Chronique

Musica Nuda

55/21

Petra Magoni, voc ; Ferruccio Spinetti, b

Label / Distribution : Blue Note

Volubile. L’adjectif a dû être inventé pour parler de Petra Magoni, paradigme de l’italienne chantante. On la retrouve ainsi, simplement vêtue d’une goutte de Numéro 5 de chez Spinetti, sur le rythme de tarentelle d’un magistral « Bocca di Rosa » shooté aux amphétamines. Mais juste après, changement de pied : Mme Magoni se fait grave et calmement désespérée dans une superbe version italienne des « Vieux Amants » de Brel où Stefano Bollani rhabille sa belle d’un piano pudique. 55/21 explore la veine tendre avant tout.

Le duo italien le plus célèbre de France reste fidèle à son répertoire bariolé de reprises pop, de standards jazz et d’airs classiques, mais prend cette fois-ci un virage appuyé vers la chanson. La recette est toujours la même et elle fonctionne toujours : une voix et une contrebasse, le jeu de la lumière et de l’ombre, et le silence pour accentuer les contrastes. La justesse et la précision de jeu des deux musiciens ne sont plus à démontrer. Leur science du tempo et la capacité de Ferruccio Spinetti à changer de couleurs sonores sont moins souvent vantées. Pourtant, réécoutez bien.

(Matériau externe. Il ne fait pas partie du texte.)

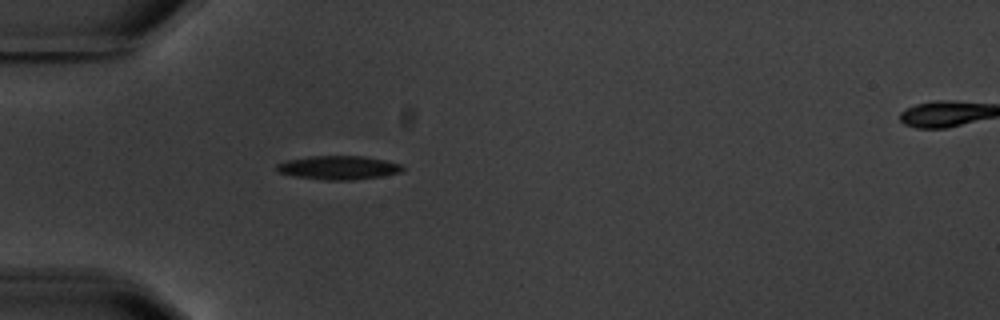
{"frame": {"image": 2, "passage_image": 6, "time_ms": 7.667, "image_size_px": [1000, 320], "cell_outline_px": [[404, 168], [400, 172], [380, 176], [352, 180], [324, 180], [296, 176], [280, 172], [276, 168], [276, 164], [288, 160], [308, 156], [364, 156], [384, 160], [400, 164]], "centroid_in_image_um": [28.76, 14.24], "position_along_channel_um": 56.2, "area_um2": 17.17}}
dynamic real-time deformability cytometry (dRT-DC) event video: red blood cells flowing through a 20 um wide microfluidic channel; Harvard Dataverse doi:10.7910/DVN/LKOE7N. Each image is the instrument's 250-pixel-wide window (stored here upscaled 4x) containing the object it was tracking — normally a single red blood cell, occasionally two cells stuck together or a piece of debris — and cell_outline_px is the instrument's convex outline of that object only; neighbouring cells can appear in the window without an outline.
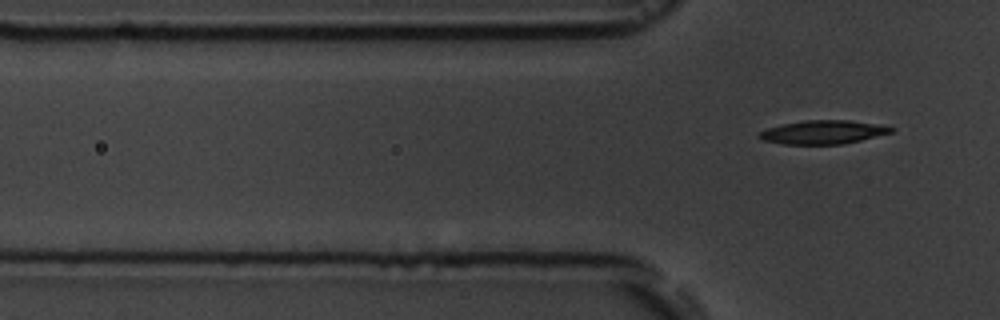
{"species": "common noctule bat (a hibernating species)", "species_latin": "Nyctalus noctula", "temperature_condition": "room temperature", "stored_images_in_passage": 5, "segment_of_instrument_passage": [2, 2], "camera_frame_rate_fps": 3000, "um_per_image_px": 0.085, "animal": {"sex": "male", "body_mass_g": 19.5, "forearm_length_mm": 54.6}, "frame": {"image": 1, "passage_image": 5, "time_ms": 4.333, "image_size_px": [1000, 320], "cell_outline_px": [[896, 128], [892, 132], [844, 144], [784, 144], [764, 140], [756, 136], [760, 132], [768, 128], [784, 124], [804, 120], [848, 120], [876, 124]], "centroid_in_image_um": [69.96, 11.23], "position_along_channel_um": 55.8, "area_um2": 17.92}}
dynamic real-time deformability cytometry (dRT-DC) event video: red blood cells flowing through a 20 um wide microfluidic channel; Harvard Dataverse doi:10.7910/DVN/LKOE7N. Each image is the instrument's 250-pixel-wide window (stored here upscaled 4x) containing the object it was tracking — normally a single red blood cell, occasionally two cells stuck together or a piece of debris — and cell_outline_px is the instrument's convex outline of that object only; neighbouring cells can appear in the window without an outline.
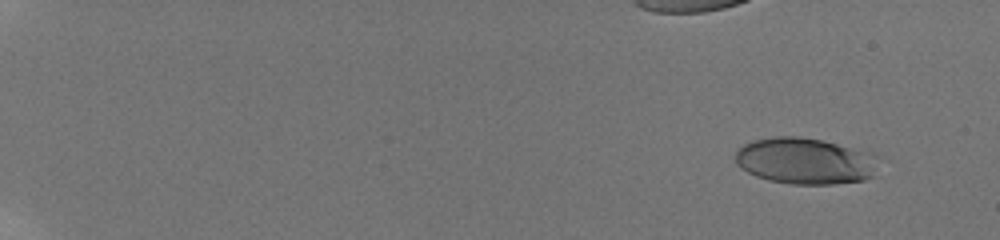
{"species": "human", "species_latin": "Homo sapiens", "temperature_condition": "room temperature", "stored_images_in_passage": 57, "camera_frame_rate_fps": 3000, "um_per_image_px": 0.085, "donor": {"sex": "male"}, "frame": {"image": 1, "passage_image": 6, "time_ms": 1.667, "image_size_px": [1000, 240], "cell_outline_px": [[876, 176], [864, 180], [832, 184], [792, 184], [768, 180], [756, 176], [740, 168], [736, 164], [736, 152], [744, 144], [752, 140], [776, 136], [800, 136], [824, 140], [864, 152]], "centroid_in_image_um": [68.27, 13.69], "position_along_channel_um": 16.7, "area_um2": 37.74}}
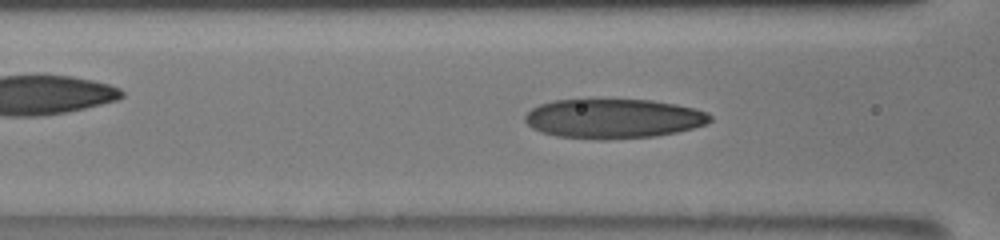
{"frame": {"image": 2, "passage_image": 33, "time_ms": 9.333, "image_size_px": [1000, 240], "cell_outline_px": [[712, 120], [704, 124], [692, 128], [676, 132], [656, 136], [608, 140], [596, 140], [556, 136], [540, 132], [532, 128], [524, 120], [524, 116], [532, 108], [540, 104], [556, 100], [652, 100], [676, 104], [696, 108], [708, 112], [712, 116]], "centroid_in_image_um": [52.14, 10.09], "position_along_channel_um": 114.5, "area_um2": 42.83}}
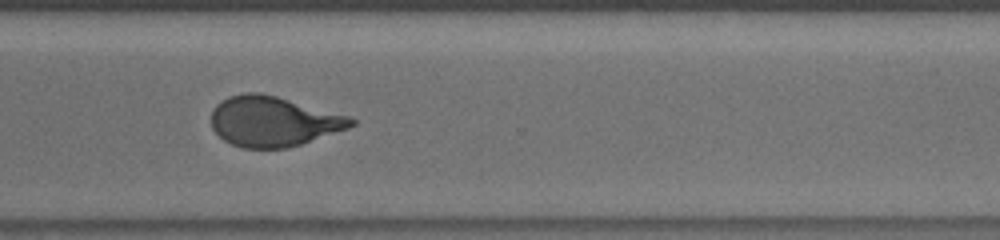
{"frame": {"image": 3, "passage_image": 56, "time_ms": 15.333, "image_size_px": [1000, 240], "cell_outline_px": [[356, 124], [348, 128], [288, 148], [244, 148], [232, 144], [224, 140], [212, 128], [212, 112], [216, 104], [228, 96], [248, 92], [260, 92], [276, 96], [348, 116], [356, 120]], "centroid_in_image_um": [23.21, 10.31], "position_along_channel_um": 347.4, "area_um2": 40.46}}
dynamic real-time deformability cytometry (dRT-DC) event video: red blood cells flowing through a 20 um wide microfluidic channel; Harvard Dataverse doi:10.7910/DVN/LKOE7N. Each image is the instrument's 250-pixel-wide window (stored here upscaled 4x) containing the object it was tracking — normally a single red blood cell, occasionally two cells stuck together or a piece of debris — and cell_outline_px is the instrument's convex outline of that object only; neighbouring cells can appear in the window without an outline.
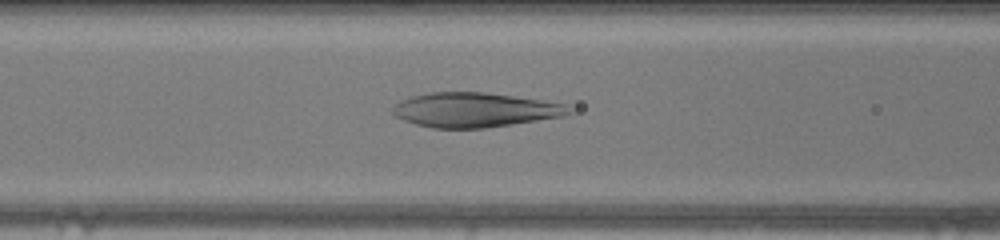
{"species": "human", "species_latin": "Homo sapiens", "temperature_condition": "warm", "stored_images_in_passage": 31, "camera_frame_rate_fps": 3000, "um_per_image_px": 0.085, "donor": {"sex": "female"}, "frame": {"image": 1, "passage_image": 10, "time_ms": 3.0, "image_size_px": [1000, 240], "cell_outline_px": [[576, 112], [564, 116], [512, 124], [484, 128], [432, 128], [416, 124], [404, 120], [396, 116], [392, 112], [392, 108], [400, 100], [412, 96], [428, 92], [484, 92], [540, 100], [564, 104]], "centroid_in_image_um": [40.34, 9.34], "position_along_channel_um": 126.3, "area_um2": 35.32}}
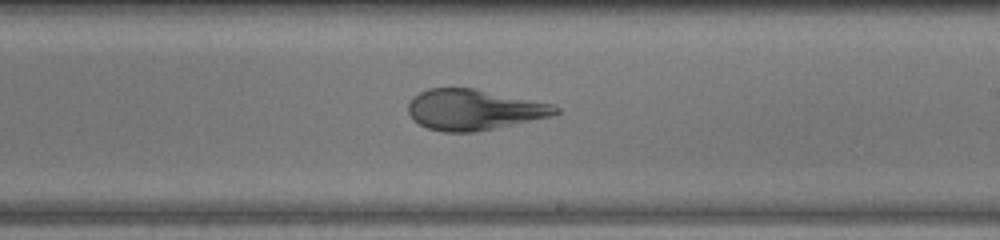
{"frame": {"image": 2, "passage_image": 19, "time_ms": 6.0, "image_size_px": [1000, 240], "cell_outline_px": [[560, 112], [552, 116], [476, 132], [444, 132], [428, 128], [420, 124], [408, 112], [408, 104], [412, 96], [428, 88], [472, 88], [552, 104], [560, 108]], "centroid_in_image_um": [40.27, 9.32], "position_along_channel_um": 248.7, "area_um2": 34.62}}
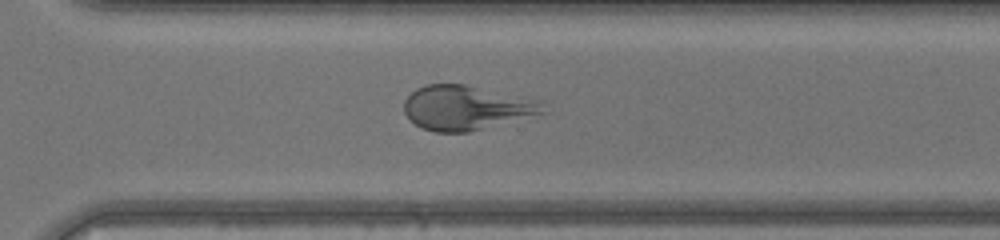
{"frame": {"image": 3, "passage_image": 25, "time_ms": 8.0, "image_size_px": [1000, 240], "cell_outline_px": [[548, 112], [468, 132], [436, 132], [424, 128], [416, 124], [404, 112], [404, 100], [416, 88], [428, 84], [464, 84], [544, 100]], "centroid_in_image_um": [39.71, 9.14], "position_along_channel_um": 330.9, "area_um2": 36.13}}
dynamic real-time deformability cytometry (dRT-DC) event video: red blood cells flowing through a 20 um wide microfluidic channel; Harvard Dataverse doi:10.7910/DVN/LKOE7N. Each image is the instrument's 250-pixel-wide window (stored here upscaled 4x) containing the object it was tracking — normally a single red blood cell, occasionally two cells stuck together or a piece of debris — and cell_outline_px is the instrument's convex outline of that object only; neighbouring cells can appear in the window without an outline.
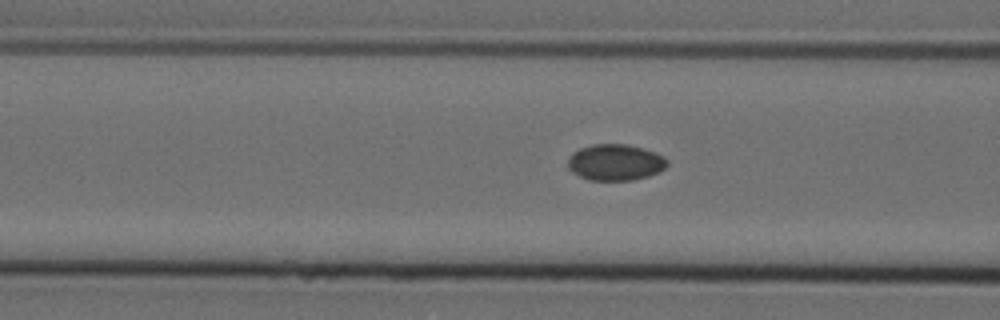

Musique nue, toujours, même si Stefano Bollani fait quelques apparitions soyeuses, même si Sanseverino ajoute une guitare manouche sur « It had Better Be Tonight », même si Jacques Higelin gouaille sur « Crocodail », même si Gianluca Petrella offre ses contre-chants sur un « Si Viaggiare » où Spinetti revisite la ligne de basse originale en un remake inattendu de « All Along the Watchtower ». Nue infiniment, comme la vérité sortant du puits, dans « While My Guitar Gently Weeps ».

Comment ? C’est pas du jazz ? Certes. Mais en tout cas, c’est de la musique, vous ne direz pas le contraire.